The feature, which the automaker hopes to bring to market within a few years, would make it possible for drivers to use their smartwatches to tell the cars to park themselves in a parking garage and then meet the drivers at the garage exit when they are ready to leave, writes Jason Mick for Daily Tech. At present, the system only works in parking garages whose architectural blueprints are online, as RPVA uses its onboard WiFi and cellular data links to find such parking garage floor plans, Mick writes.

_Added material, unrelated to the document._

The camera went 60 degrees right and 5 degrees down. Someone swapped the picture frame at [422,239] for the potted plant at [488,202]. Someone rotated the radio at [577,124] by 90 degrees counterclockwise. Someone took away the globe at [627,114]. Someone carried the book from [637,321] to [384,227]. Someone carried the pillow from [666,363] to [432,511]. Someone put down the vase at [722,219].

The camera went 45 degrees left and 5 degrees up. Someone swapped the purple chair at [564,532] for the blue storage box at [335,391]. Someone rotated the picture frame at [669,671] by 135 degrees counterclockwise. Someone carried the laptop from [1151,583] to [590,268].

Tyler Lee writes for übergizmo that RPVA might seem similar to Audi’s technology, but Audi vehicles require a location to be outfitted with laser scanners, whereas BMW’s will work with any building, as long as the blueprints are accessible. But other than RPVA’s relying on blueprints, the feature’s “biggest wow factor” is that it can interface with a driver’s smartwatch, Mick writes. He adds that it appears that BMW is testing the technology with Samsung’s Tizen-based “Gear S” smartwatch.
The RPVA works with data from a variety of vehicle sensors, which include cameras and LIDAR (light detection and ranging) scanners, Mick writes. It is designed to navigate a parking garage as it avoids pedestrians, walls, and cars that might be poorly parked, according to a BMW press release. Because RPVA works via vehicle sensor systems and a digital site plan, it does not need to rely on GPS signals, which are not reliable in parking garages, the BMW press release says.
The press release goes on to say:
Once the BMW i3 has arrived at the parking space, the vehicle locks itself and waits to be called by Smartwatch and voice command. The fully automated Remote Valet Parking Assistant then calculates the exact time until the driver arrives at the car park and starts up the BMW i3 so that it arrives at the car park exit at exactly the right time.
Comments to the Daily Tech piece were all about how pop culture has either predicted or needed this feature. Tongue in cheek, a commenter named Reclaimer77 writes:
This article is SCREAMING for a meme of Tim Burton’s Batman where Keaton gives voice commands to the Batmobile from a communicator thingy. Or some other fictional reference.
Just…come on. Don’t get slack on us now 🙂
And a commenter named SublimeSimplicity posts, “What about the famous Seinfeld episode ‘the parking garage’? Kramer could have really used this car.”